For further information contact:
David M. Cole
President and Chief Executive Officer
Phone: (303) 979-6666
Phone: (604) 688-6390
The NYSE MKT, TSX Venture Exchange and the Investment Industry Regulatory Organization of Canada do not accept responsibility for the adequacy or accuracy of this release.
This news release may contain “forward looking statements” that reflect the Company’s current expectations and projections about its future results. When used in this news release, words such as “estimate,” “intend,” “expect,” “anticipate,” “will” and similar expressions are intended to identify forward-looking statements, which, by their very nature, are not guarantees of the Company’s future operational or financial performance, and are subject to risks and uncertainties and other factors that could cause Eurasian’s actual results, performance, prospects or opportunities to differ materially from those expressed in, or implied by, these forward-looking statements. These risks, uncertainties and factors may include, but are not limited to: unavailability of financing, failure to identify commercially viable mineral reserves, fluctuations in the market valuation for commodities, difficulties in obtaining required approvals for the development of a mineral project, expectations of project funding by joint venture partners, increased regulatory compliance costs and other factors.
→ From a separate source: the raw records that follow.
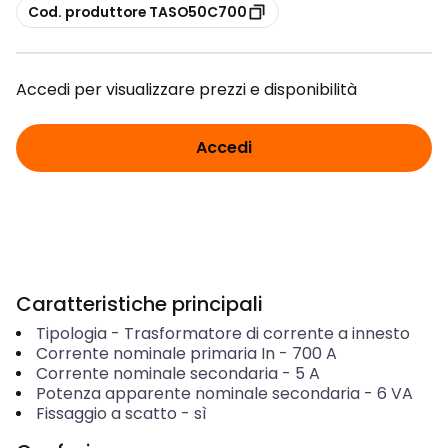
copia
Cod. produttore TASO50C700
Accedi per visualizzare prezzi e disponibilità
Accedi
Caratteristiche principali
Tipologia
-
Trasformatore di corrente a innesto
Corrente nominale primaria In
-
700
A
Corrente nominale secondaria
-
5
A
Potenza apparente nominale secondaria
-
6
VA
Fissaggio a scatto
-
sì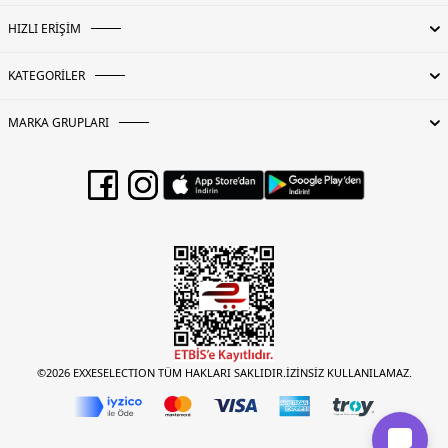
HIZLI ERİŞİM
KATEGORİLER
MARKA GRUPLARI
©2026 EXXESELECTION TÜM HAKLARI SAKLIDIR.İZİNSİZ KULLANILAMAZ.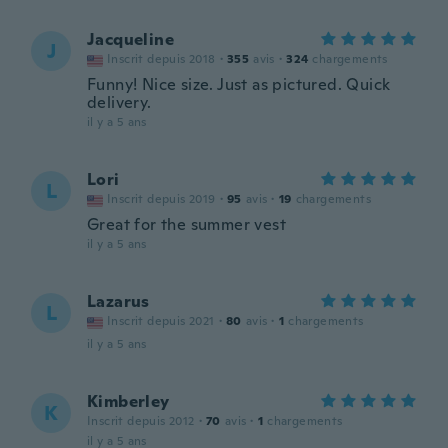
Jacqueline
J
Inscrit depuis 2018
·
355
avis
·
324
chargements
Funny! Nice size. Just as pictured. Quick
delivery.
il y a 5 ans
Lori
L
Inscrit depuis 2019
·
95
avis
·
19
chargements
Great for the summer vest
il y a 5 ans
Lazarus
L
Inscrit depuis 2021
·
80
avis
·
1
chargements
il y a 5 ans
Kimberley
K
Inscrit depuis 2012
·
70
avis
·
1
chargements
il y a 5 ans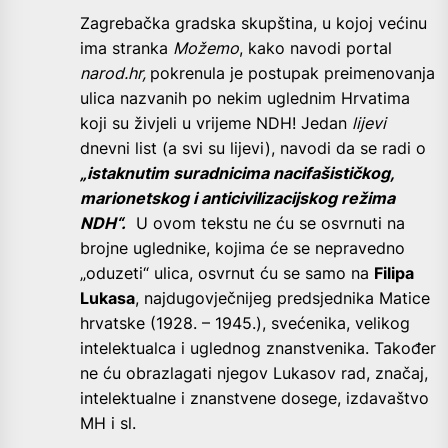
Zagrebačka gradska skupština, u kojoj većinu
ima stranka
Možemo
, kako navodi portal
narod.hr,
pokrenula je postupak preimenovanja
ulica nazvanih po nekim uglednim Hrvatima
koji su živjeli u vrijeme NDH! Jedan
lijevi
dnevni list (a svi su lijevi), navodi da se radi o
„istaknutim suradnicima nacifašističkog,
marionetskog i anticivilizacijskog režima
NDH“.
U ovom tekstu ne ću se osvrnuti na
brojne uglednike, kojima će se nepravedno
„oduzeti“ ulica, osvrnut ću se samo na
Filipa
Lukasa
, najdugovječnijeg predsjednika Matice
hrvatske (1928. – 1945.), svećenika, velikog
intelektualca i uglednog znanstvenika. Također
ne ću obrazlagati njegov Lukasov rad, značaj,
intelektualne i znanstvene dosege, izdavaštvo
MH i sl.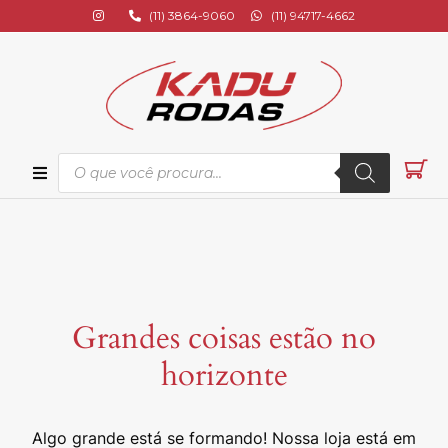
(11) 3864-9060
(11) 94717-4662
ional
s
Grandes coisas estão no
os
horizonte
s
Algo grande está se formando! Nossa loja está em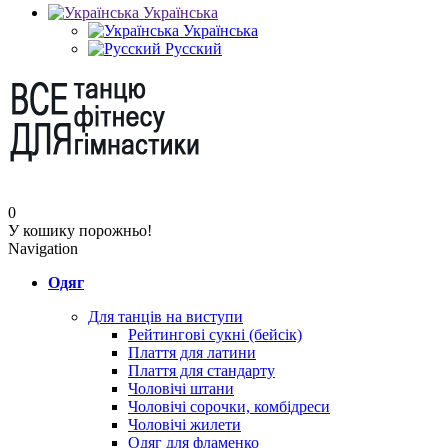
Українська
Українська
Русский
0
У кошику порожньо!
Navigation
Одяг
Для танців на виступи
Рейтингові сукні (бейсік)
Плаття для латини
Плаття для стандарту
Чоловічі штани
Чоловічі сорочки, комбідреси
Чоловічі жилети
Одяг для фламенко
Readers are cautioned not to place undue reliance on these forward-looking statements, which speak only as of the date of this news release or as of the date otherwise specifically indicated herein. Due to risks and uncertainties, including the risks and uncertainties identified in this news release, and other risk factors and forward-looking statements listed in the Company’s MD&A for the nine-month period ended September 30, 2012 (the “MD&A”) and most recently filed Annual Information Form for the nine-month period ended December 31, 2011 (the “AIF”), actual events may differ materially from current expectations. More information about the Company, including the MD&A, the AIF and financial statements of the Company, is available on SEDAR at www.sedar.com and on the SEC’s EDGAR website at www.sec.gov.
Cautionary Note to Investors Concerning Estimates of Indicated and Inferred Resources
This news release may use the terms “inferred” and “indicated” resources. Certain mineral resource numbers contained in this news release have been prepared in accordance with the JORC Code. While the terms “indicated mineral resource” and “inferred mineral resource” are required pursuant to the JORC Code, the SEC does not recognize such terms. JORC standards differ significantly from the requirements of the SEC, and mineral resource information prepared in accordance with the JORC Code is not comparable to similar information regarding mineral reserves disclosed in accordance with the requirements of the SEC. Investors are cautioned that “inferred resources” have a great amount of uncertainty as to their existence, and great uncertainty as to their economic and legal feasibility. It cannot be assumed that all or any part of an inferred mineral resource will ever be upgraded to a higher category. Under Canadian rules, estimates of inferred mineral resources may not form the basis of feasibility or prefeasibility studies. Investors are cautioned not to assume that part or all of an inferred resource exists, or is economically or legally mineable. Investors are further cautioned not to assume that any part or all of an indicated mineral resource will be converted into reserves.